Written tasks -
1) In the soap-making thread, why is Kalne considering a castile recipe that is not 100% olive oil? Answer in one to three sentences.
2) Reproduce the soap-making thread word for word, starting at "Well, if that's" and ending at "it's time, huh?".

Passage to read -
━━━━━━━━━━━━━━━━

# Castile soap?



## Kalne (Oct 25, 2007)

I am getting a dupe of dd's favorite B&BW scent (Moonlight Path) and want to make some special soap for her birthday with it. I am going to try Vicki's recipe with the high shea content. Was also thinking of trying a castile. Does anyone have a recipe they're willing to share? I'm thinking not 100% OO as I've heard that can be slimey (and soft and long to cure), right? Castor for bubbles? Solid oil/butter for hardness? How much OO is needed for it to still be considered 'castile'? If I get the scent by mid Jan. that gives me 2.5 months to cure.


----------



## GallopingGoats (Oct 28, 2007)

I was under the impression that 100% Olive Oil is Castille. Anything less would not be Castille. Hopefully someone will correct me if that is not right. Shannon


----------



## Kalne (Oct 25, 2007)

Well, if that's the case I guess it will be her next Christmas present. LOL

I have a honey oat castile I made almost a year ago, it was my 3rd batch of soap ever. It did contain a small amount of castor. I have yet to try it. Guess it's time, huh?


----------



## kidsngarden (Oct 28, 2007)

━━━━━━━━━━━━━━━━

Stored data -
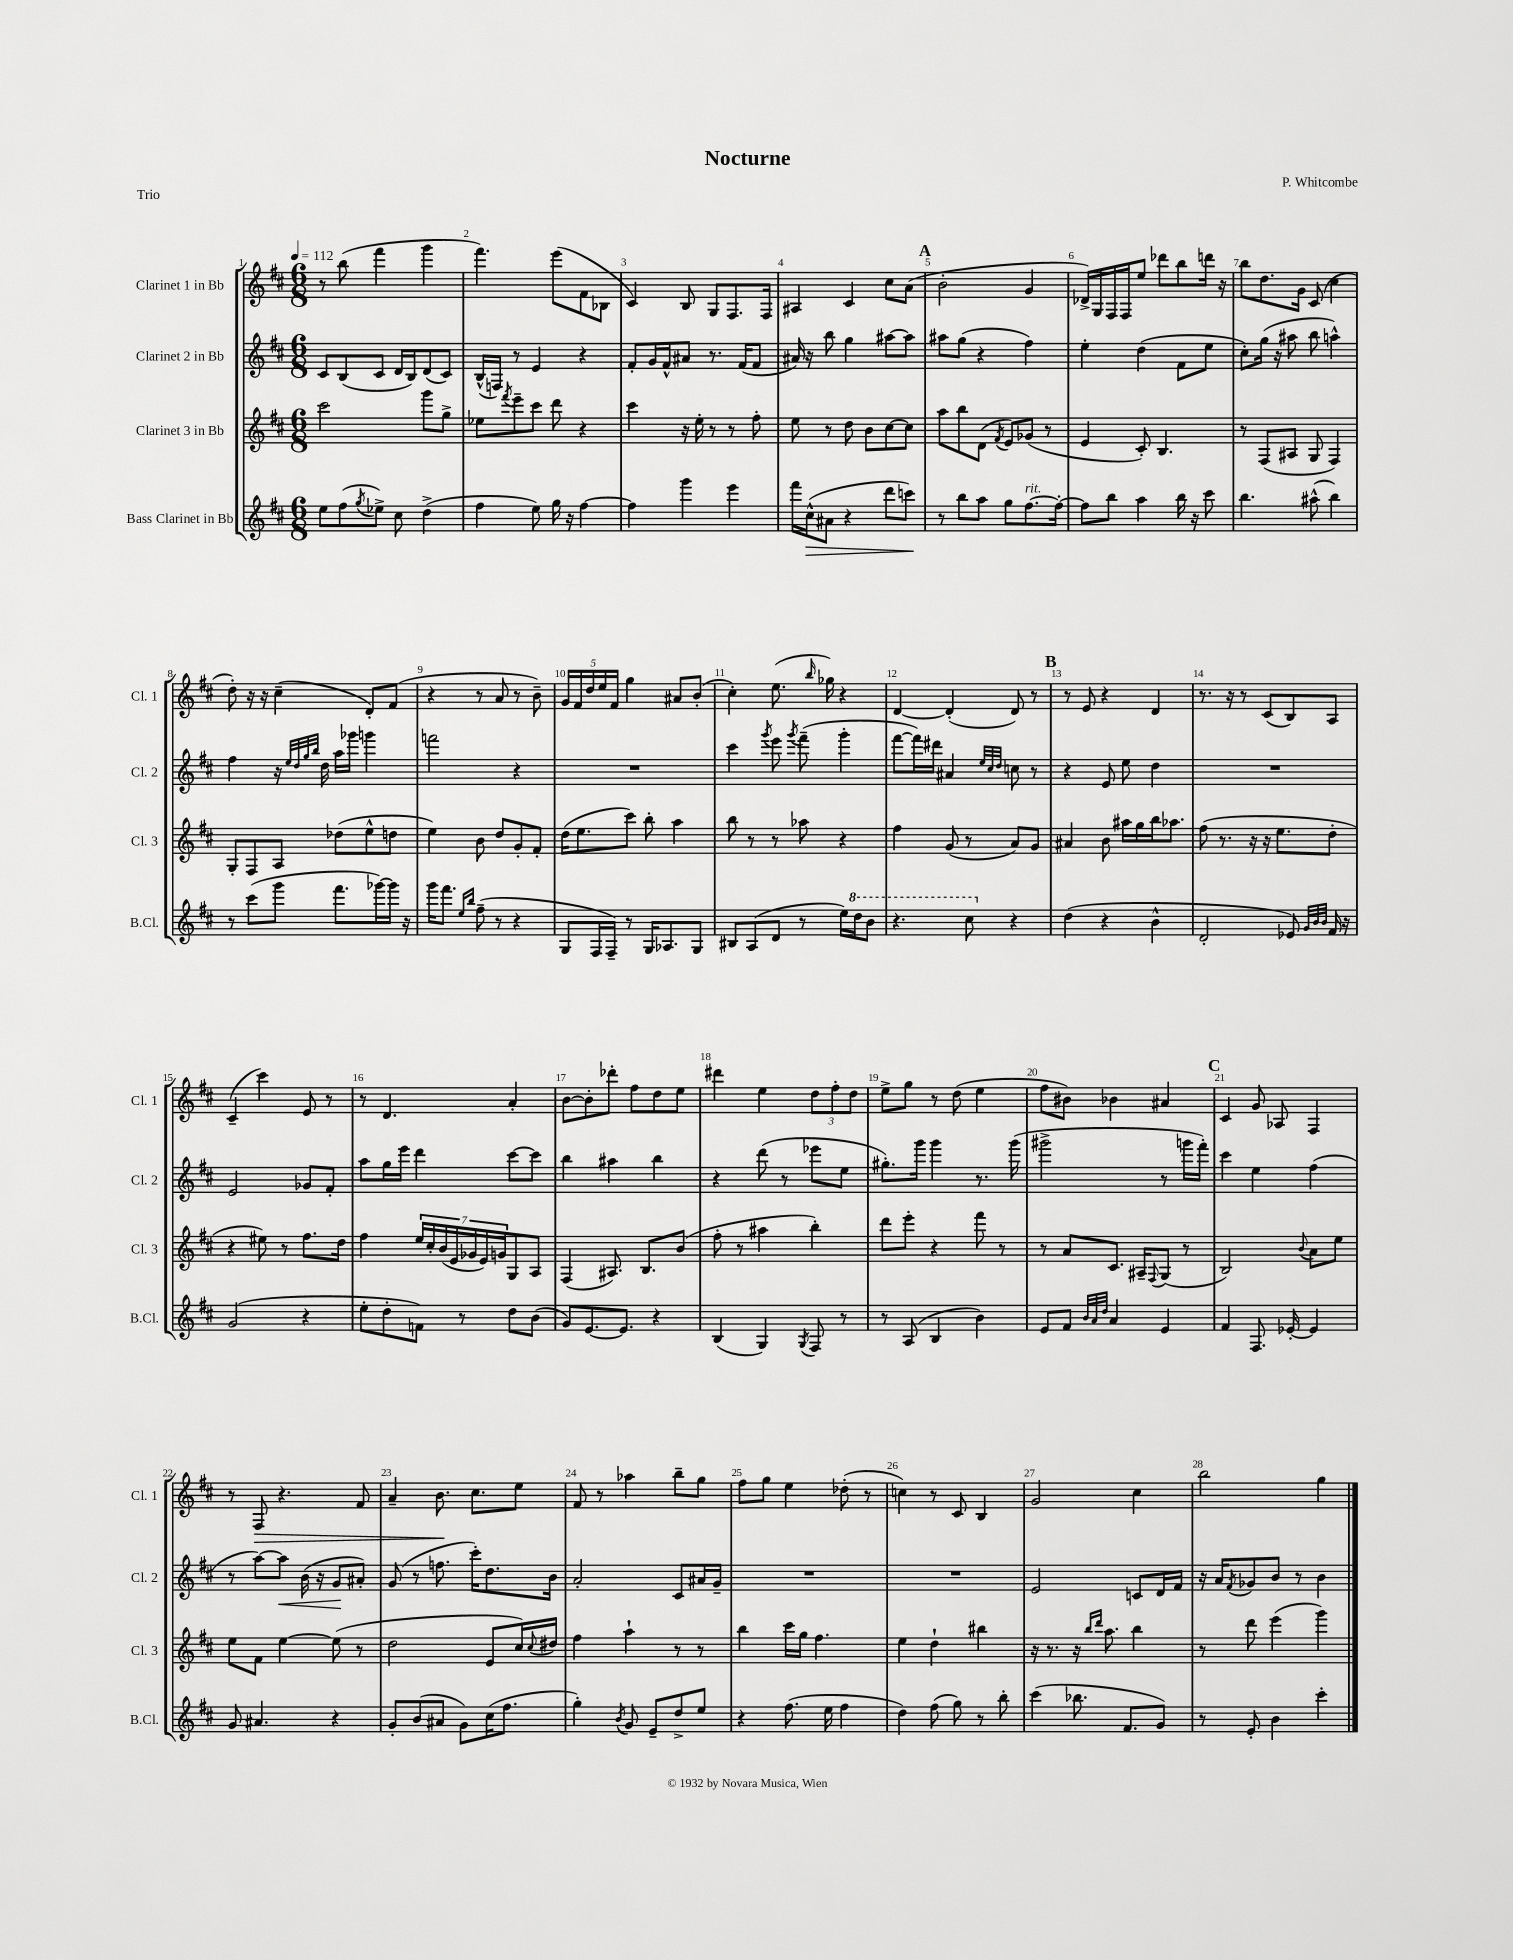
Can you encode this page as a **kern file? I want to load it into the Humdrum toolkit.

━━━━━━━━━━━━━━━━

Problem solutions -
1) Kalne has heard that an all-olive-oil soap can be slimy, soft, and slow to cure, so a recipe with less than 100% olive oil is under consideration.

2)
Well, if that's the case I guess it will be her next Christmas present. LOL

I have a honey oat castile I made almost a year ago, it was my 3rd batch of soap ever. It did contain a small amount of castor. I have yet to try it. Guess it's time, huh?